• _TASK INSTRUCTIONS_:
Whatever pictures appear, omit them, and repeat the data below exactly.

• _GIVEN MATERIAL_:
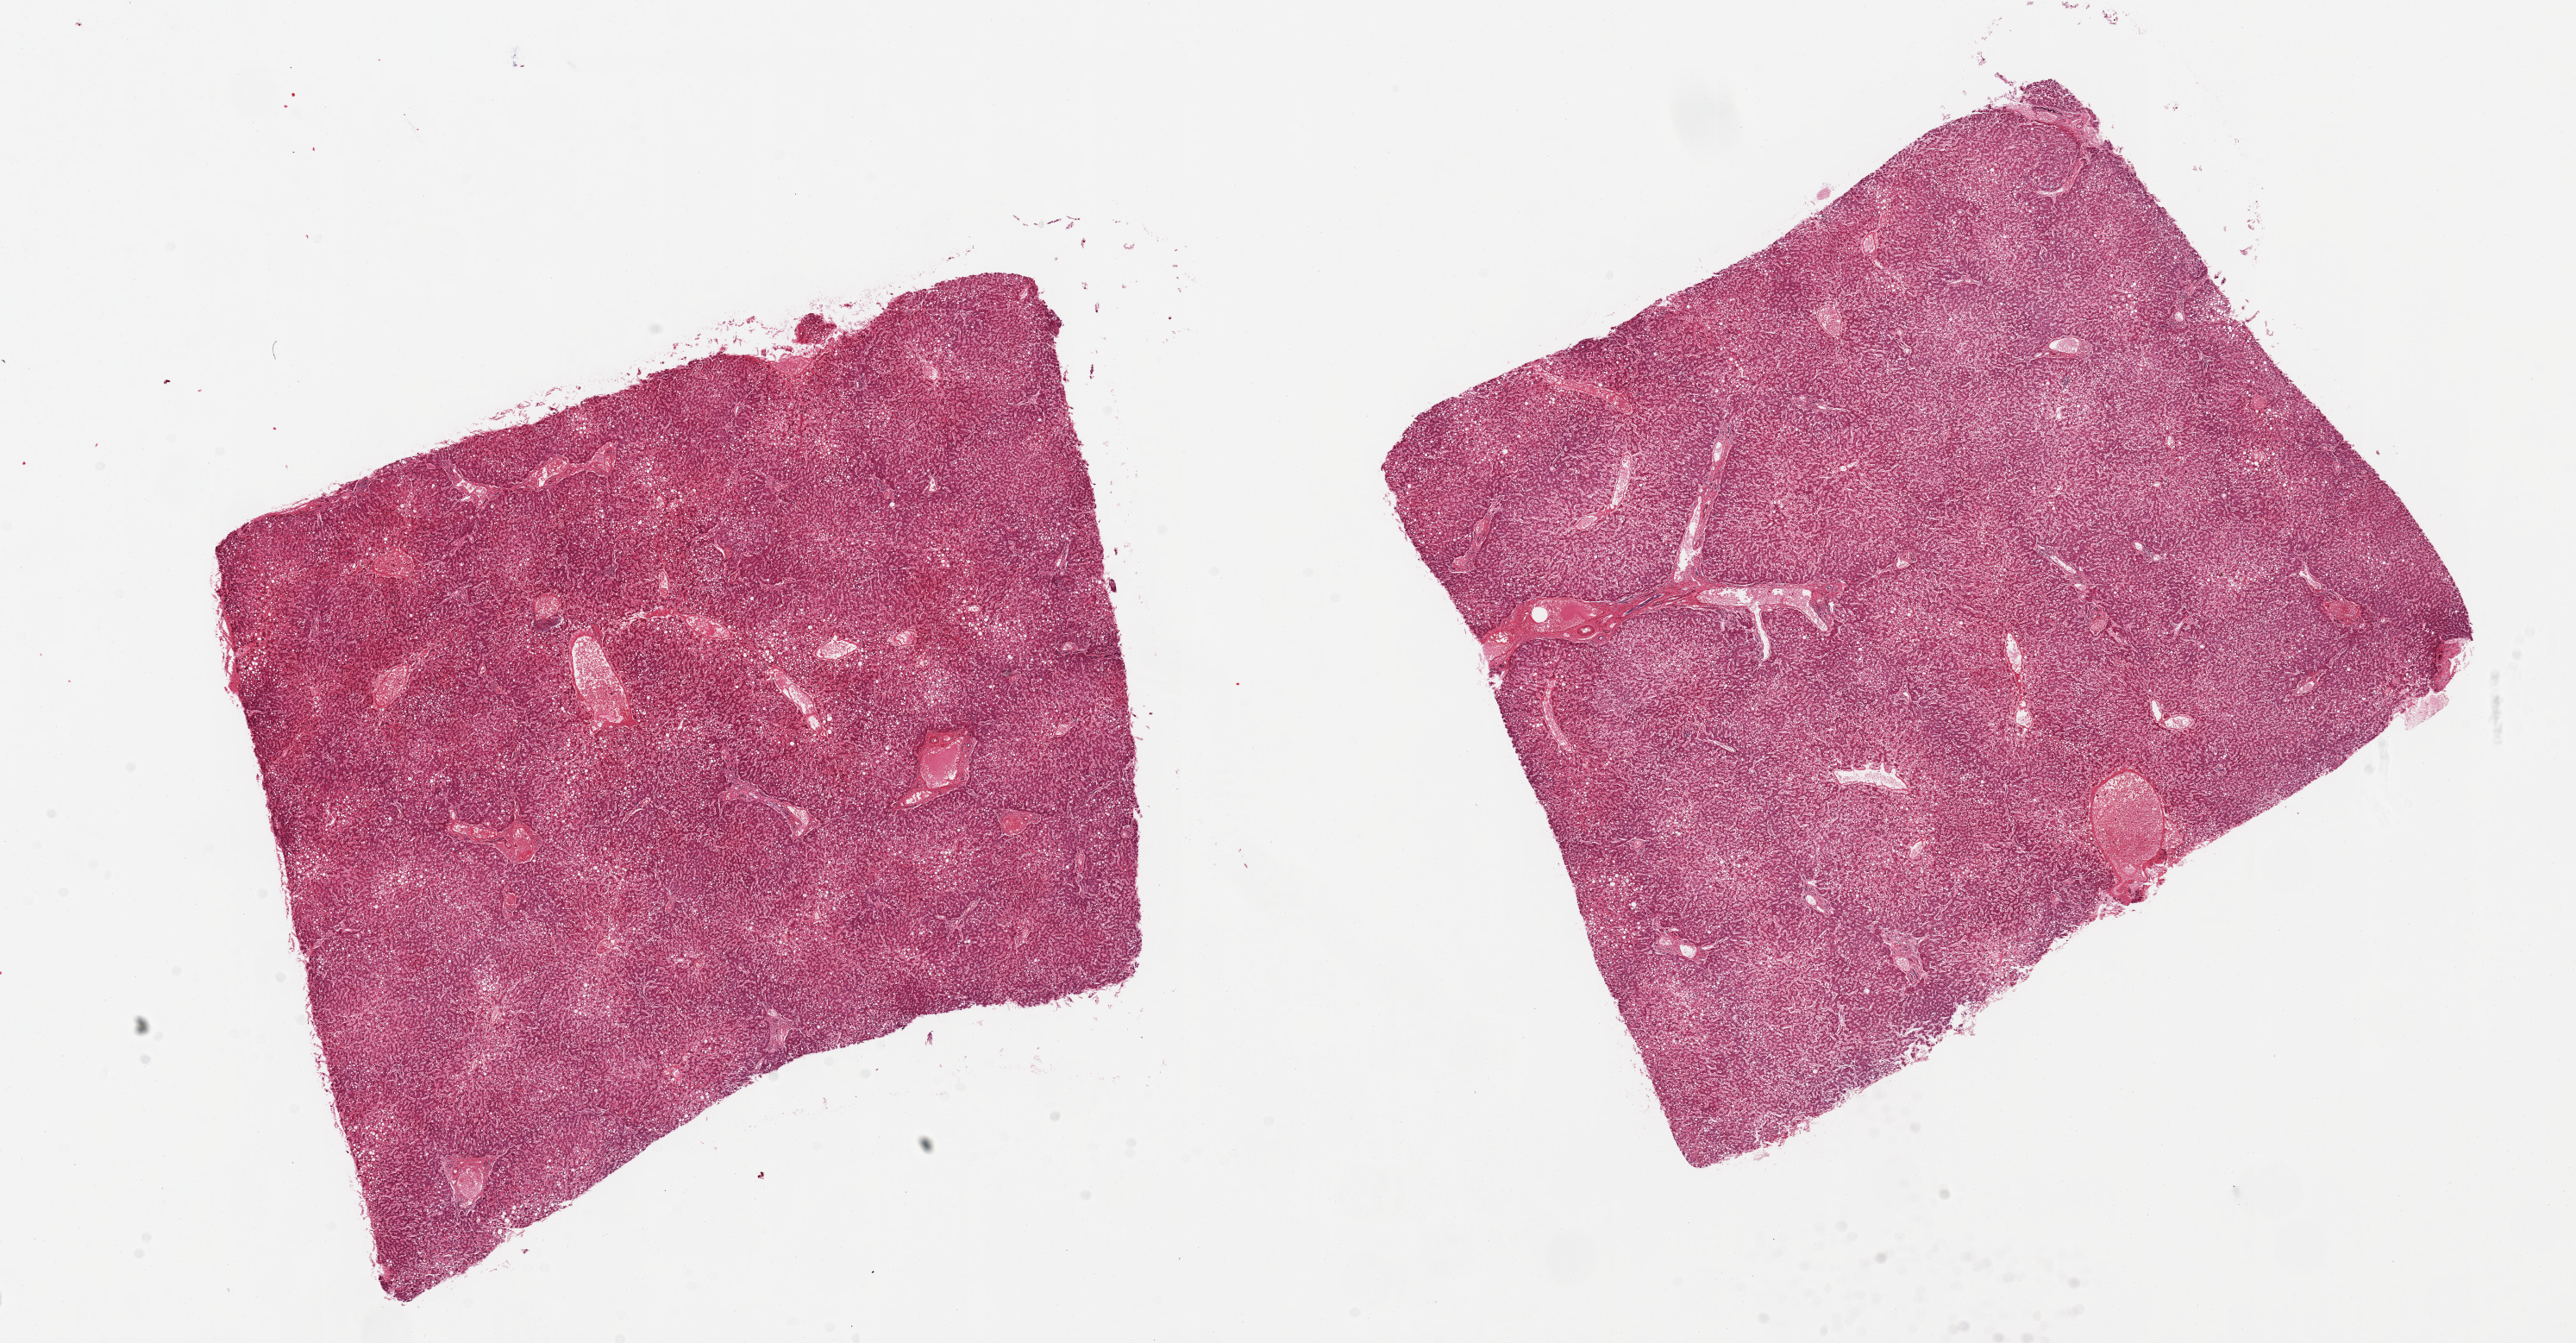
Digitized haematoxylin and eosin-stained section — shown as a low-resolution overview of the whole scanned area (about 23.6 x 12.3 mm). PAXgene-fixed paraffin-embedded (PFPE) section. Sampled site (target tissue): liver. Tissue donor sample. Male donor.
Pathologist's review note for this sample: 2 pieces ~8x7mm, diffuse macro and micro vesicular steatosis.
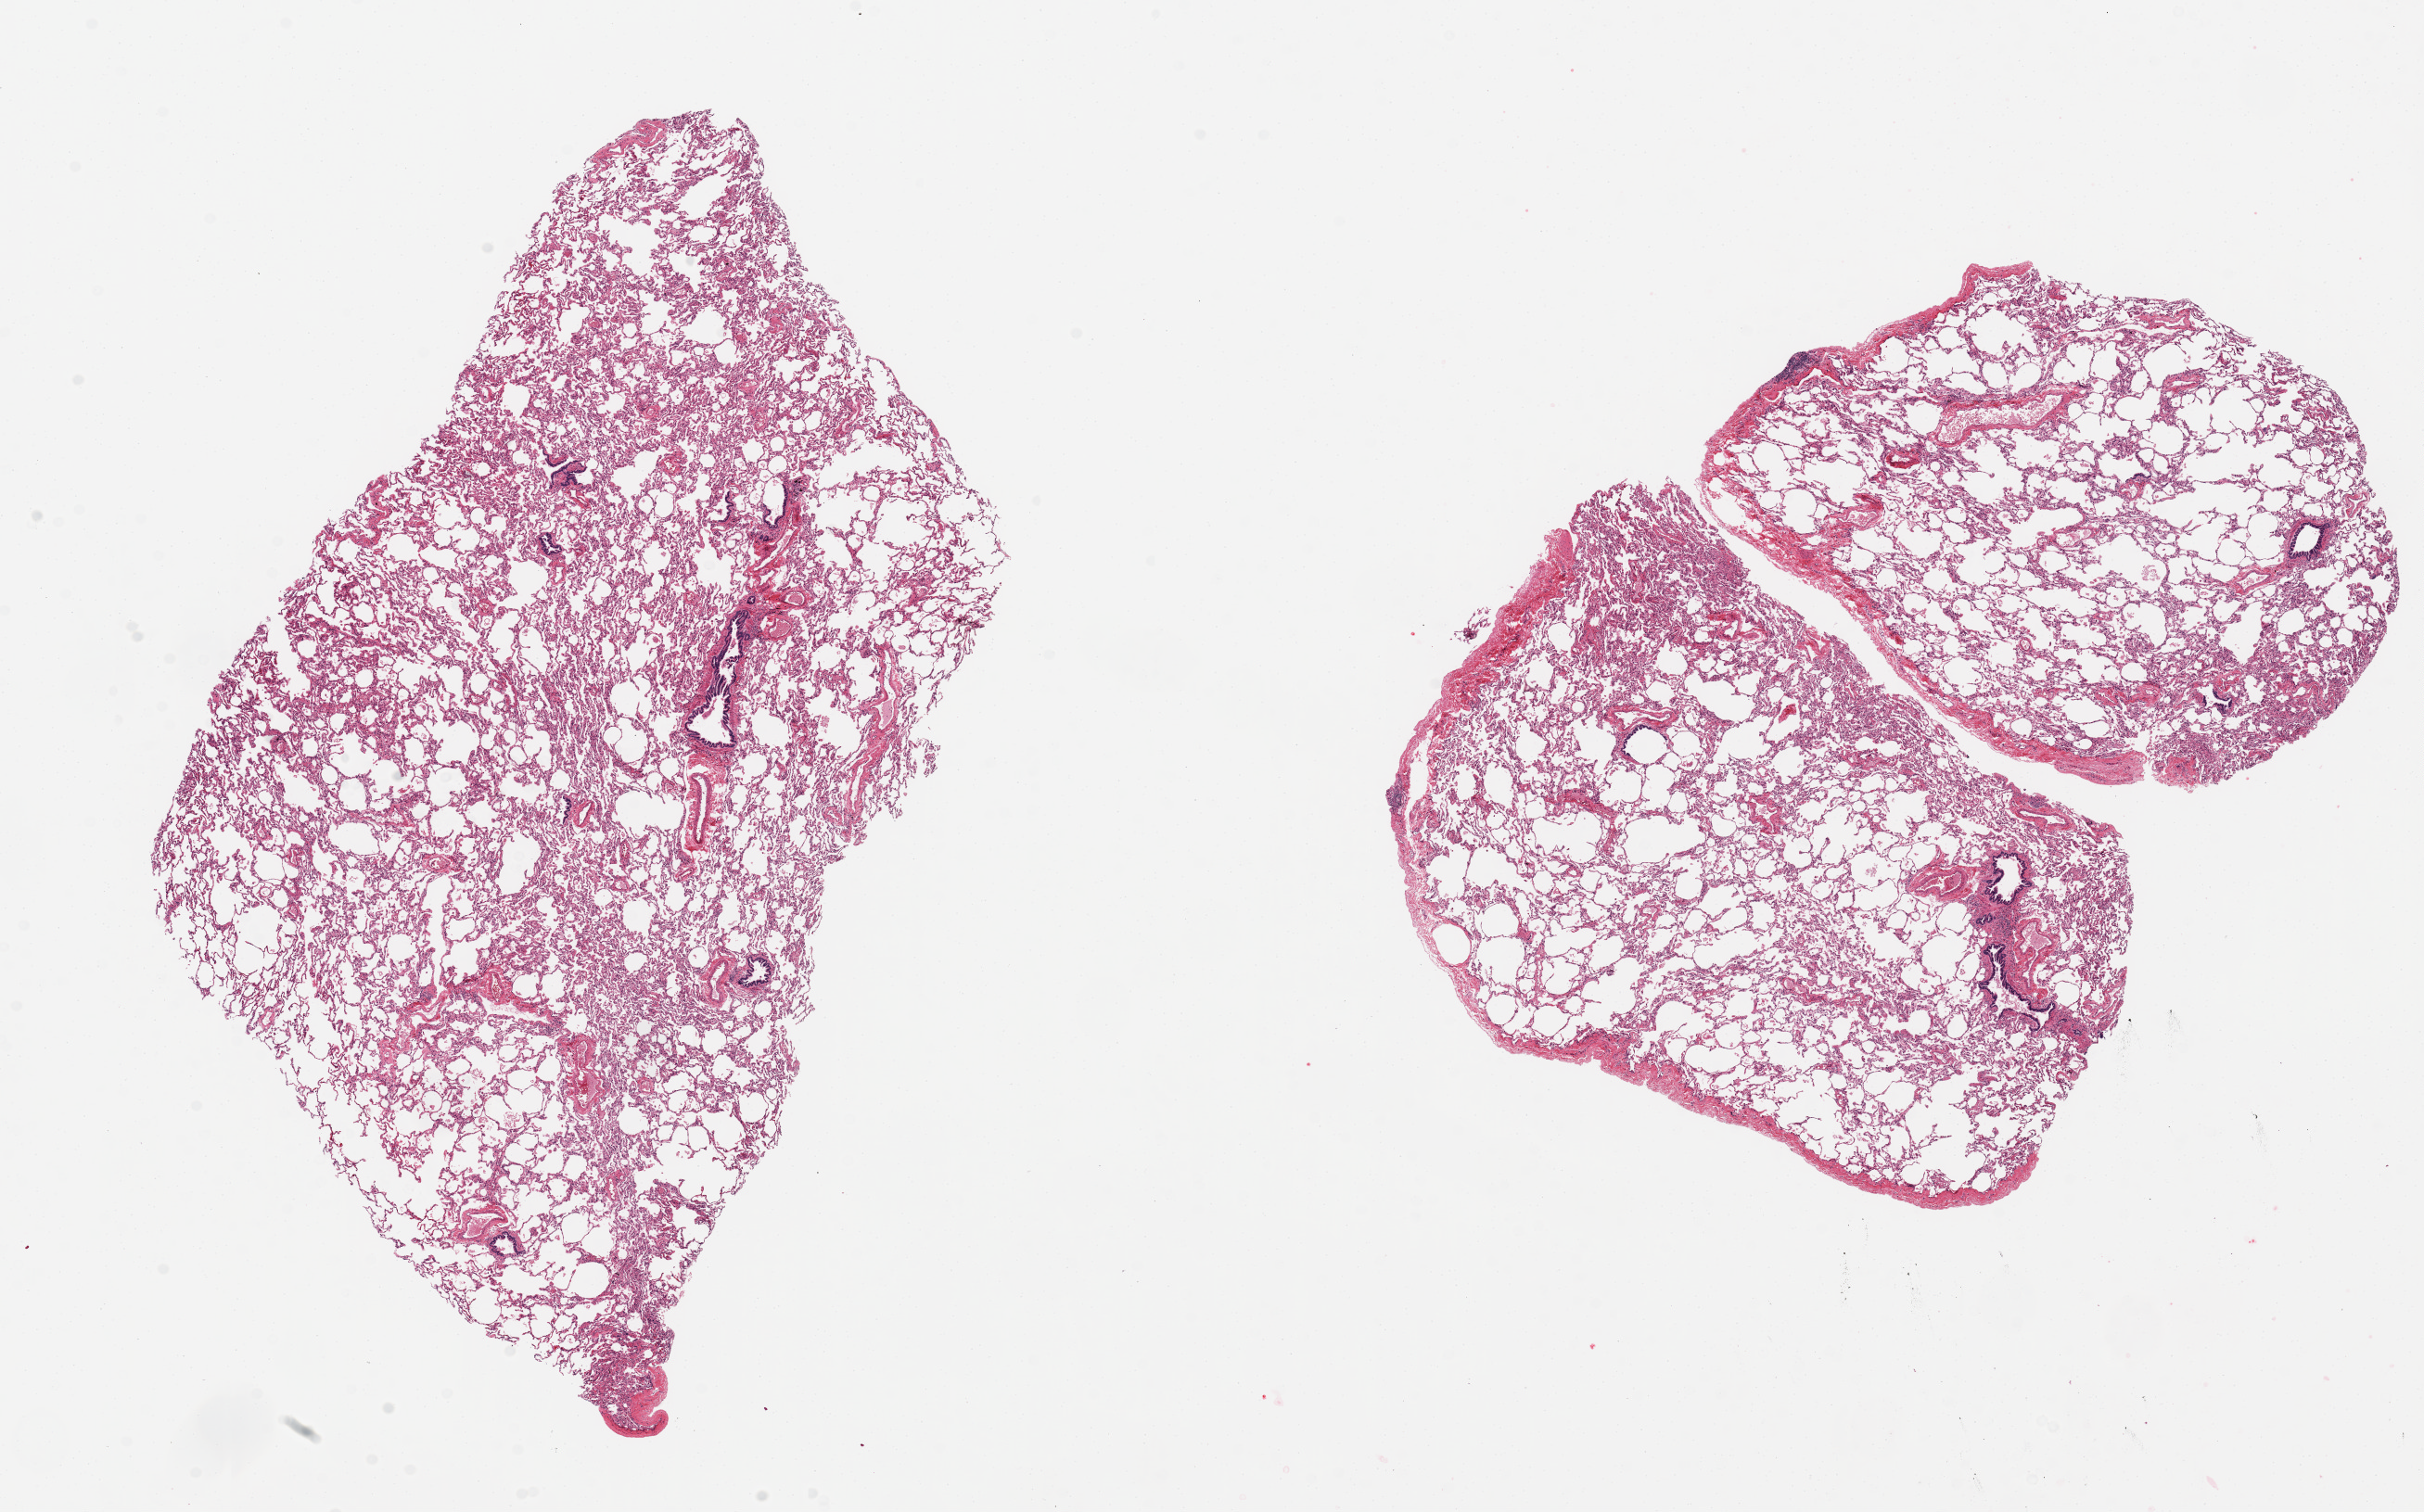
Haematoxylin and eosin whole-slide image, brightfield — a low-resolution overview of the entire scanned area, about 20.7 x 12.9 mm. PAXgene-fixed, paraffin-embedded tissue. Sampled site (target tissue): lung. Donor tissue sample.
Pathologist's review note for this sample: 2 pieces ~8x6 mm; good morphology, no inflammation.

• _SOLUTION FOR THIS TASK_:
Digitized haematoxylin and eosin-stained section — shown as a low-resolution overview of the whole scanned area (about 23.6 x 12.3 mm). PAXgene-fixed paraffin-embedded (PFPE) section. Sampled site (target tissue): liver. Tissue donor sample. Male donor.
Pathologist's review note for this sample: 2 pieces ~8x7mm, diffuse macro and micro vesicular steatosis.
Haematoxylin and eosin whole-slide image, brightfield — a low-resolution overview of the entire scanned area, about 20.7 x 12.9 mm. PAXgene-fixed, paraffin-embedded tissue. Sampled site (target tissue): lung. Donor tissue sample.
Pathologist's review note for this sample: 2 pieces ~8x6 mm; good morphology, no inflammation.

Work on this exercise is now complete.